▸ **Data section**

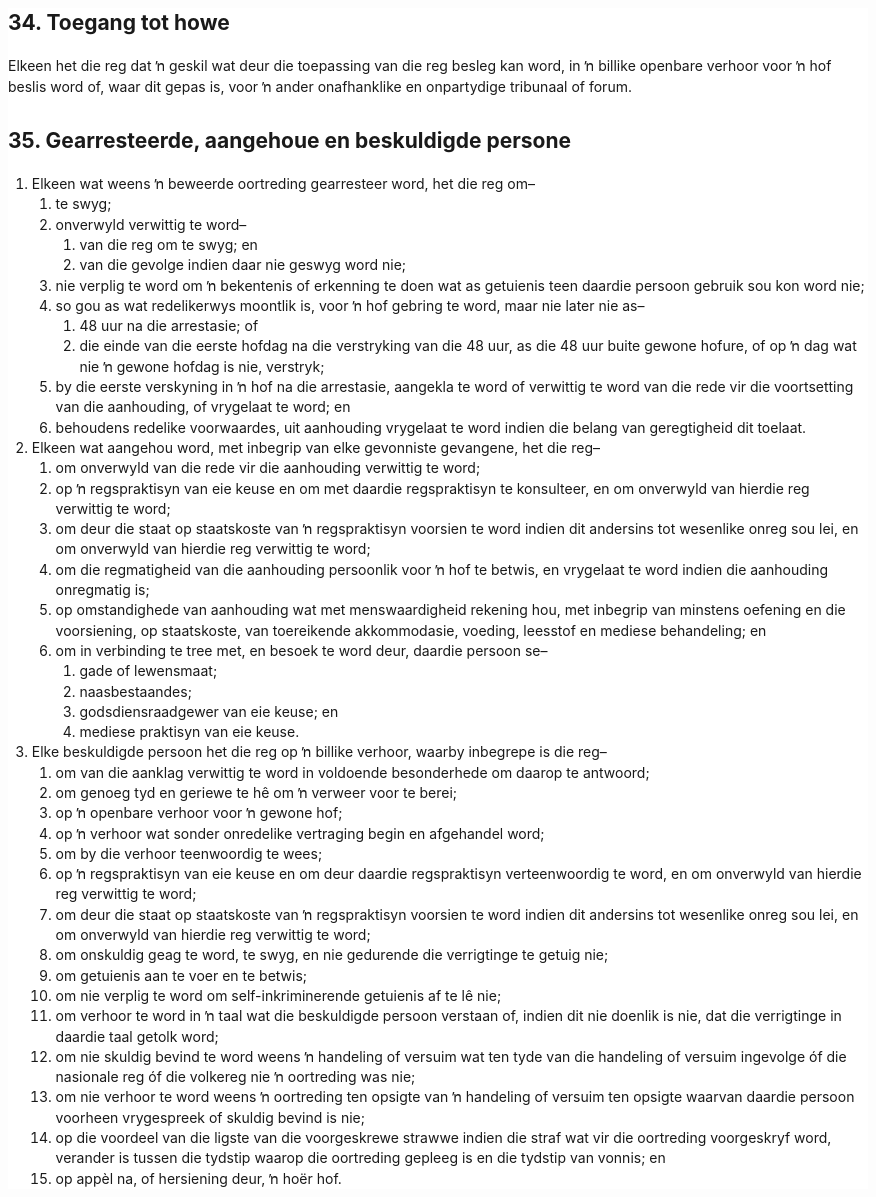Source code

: ## 34. Toegang tot howe

Elkeen het die reg dat ŉ geskil wat deur die toepassing van die reg besleg kan word, in ŉ billike openbare verhoor voor ŉ hof beslis word of, waar dit gepas is, voor ŉ ander onafhanklike en onpartydige tribunaal of forum.

## 35. Gearresteerde, aangehoue en beskuldigde persone

1.	Elkeen wat weens ŉ beweerde oortreding gearresteer word, het die reg om–
	1.	te swyg;
	1.	onverwyld verwittig te word–
		1.	van die reg om te swyg; en
		1.	van die gevolge indien daar nie geswyg word nie;
	1.	nie verplig te word om ŉ bekentenis of erkenning te doen wat as getuienis teen daardie persoon gebruik sou kon word nie;
	1.	so gou as wat redelikerwys moontlik is, voor ŉ hof gebring te word, maar nie later nie as–
		1.	48 uur na die arrestasie; of
		1.	die einde van die eerste hofdag na die verstryking van die 48 uur, as die 48 uur buite gewone hofure, of op ŉ dag wat nie ŉ gewone hofdag is nie, verstryk;
	1.	by die eerste verskyning in ŉ hof na die arrestasie, aangekla te word of verwittig te word van die rede vir die voortsetting van die aanhouding, of vrygelaat te word; en
	1.	behoudens redelike voorwaardes, uit aanhouding vrygelaat te word indien die belang van geregtigheid dit toelaat.
2.	Elkeen wat aangehou word, met inbegrip van elke gevonniste gevangene, het die reg–
	1.	om onverwyld van die rede vir die aanhouding verwittig te word;
	1.	op ŉ regspraktisyn van eie keuse en om met daardie regspraktisyn te konsulteer, en om onverwyld van hierdie reg verwittig te word;
	1.	om deur die staat op staatskoste van ŉ regspraktisyn voorsien te word indien dit andersins tot wesenlike onreg sou lei, en om onverwyld van hierdie reg verwittig te word;
	1.	om die regmatigheid van die aanhouding persoonlik voor ŉ hof te betwis, en vrygelaat te word indien die aanhouding onregmatig is;
	1.	op omstandighede van aanhouding wat met menswaardigheid rekening hou, met inbegrip van minstens oefening en die voorsiening, op staatskoste, van toereikende akkommodasie, voeding, leesstof en mediese behandeling; en
	1.	om in verbinding te tree met, en besoek te word deur, daardie persoon se–
		1.	gade of lewensmaat;
		1.	naasbestaandes;
		1.	godsdiensraadgewer van eie keuse; en
		1.	mediese praktisyn van eie keuse.
3.	Elke beskuldigde persoon het die reg op ŉ billike verhoor, waarby inbegrepe is die reg–
	1.	om van die aanklag verwittig te word in voldoende besonderhede om daarop te antwoord;
	1.	om genoeg tyd en geriewe te hê om ŉ verweer voor te berei;
	1.	op ŉ openbare verhoor voor ŉ gewone hof;
	1.	op ŉ verhoor wat sonder onredelike vertraging begin en afgehandel word;
	1.	om by die verhoor teenwoordig te wees;
	1.	op ŉ regspraktisyn van eie keuse en om deur daardie regspraktisyn verteenwoordig te word, en om onverwyld van hierdie reg verwittig te word;
	1.	om deur die staat op staatskoste van ŉ regspraktisyn voorsien te word indien dit andersins tot wesenlike onreg sou lei, en om onverwyld van hierdie reg verwittig te word;
	1.	om onskuldig geag te word, te swyg, en nie gedurende die verrigtinge te getuig nie;
	1.	om getuienis aan te voer en te betwis;
	1.	om nie verplig te word om self-inkriminerende getuienis af te lê    nie;
	1.	om verhoor te word in ŉ taal wat die beskuldigde persoon verstaan of, indien dit nie doenlik is nie, dat die verrigtinge in daardie taal getolk word;
	1.	om nie skuldig bevind te word weens ŉ handeling of versuim wat ten tyde van die handeling of versuim ingevolge óf die nasionale reg óf die volkereg nie ŉ oortreding was nie;
	1.	om nie verhoor te word weens ŉ oortreding ten opsigte van ŉ    handeling of versuim ten opsigte waarvan daardie persoon voorheen vrygespreek of skuldig bevind is nie;
	1.	op die voordeel van die ligste van die voorgeskrewe strawwe indien die straf wat vir die oortreding voorgeskryf word, verander is tussen die tydstip waarop die oortreding gepleeg is en die tydstip van vonnis; en
	1.	op appèl na, of hersiening deur, ŉ hoër hof.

▸ **Goal of the exercise**
Nothing but the lines from the one containing "en afgehandel word;" through the final line of the listing above belongs in the answer; set them down exactly.

▸ **Completed exercise**
	1.	op ŉ verhoor wat sonder onredelike vertraging begin en afgehandel word;
	1.	om by die verhoor teenwoordig te wees;
	1.	op ŉ regspraktisyn van eie keuse en om deur daardie regspraktisyn verteenwoordig te word, en om onverwyld van hierdie reg verwittig te word;
	1.	om deur die staat op staatskoste van ŉ regspraktisyn voorsien te word indien dit andersins tot wesenlike onreg sou lei, en om onverwyld van hierdie reg verwittig te word;
	1.	om onskuldig geag te word, te swyg, en nie gedurende die verrigtinge te getuig nie;
	1.	om getuienis aan te voer en te betwis;
	1.	om nie verplig te word om self-inkriminerende getuienis af te lê    nie;
	1.	om verhoor te word in ŉ taal wat die beskuldigde persoon verstaan of, indien dit nie doenlik is nie, dat die verrigtinge in daardie taal getolk word;
	1.	om nie skuldig bevind te word weens ŉ handeling of versuim wat ten tyde van die handeling of versuim ingevolge óf die nasionale reg óf die volkereg nie ŉ oortreding was nie;
	1.	om nie verhoor te word weens ŉ oortreding ten opsigte van ŉ    handeling of versuim ten opsigte waarvan daardie persoon voorheen vrygespreek of skuldig bevind is nie;
	1.	op die voordeel van die ligste van die voorgeskrewe strawwe indien die straf wat vir die oortreding voorgeskryf word, verander is tussen die tydstip waarop die oortreding gepleeg is en die tydstip van vonnis; en
	1.	op appèl na, of hersiening deur, ŉ hoër hof.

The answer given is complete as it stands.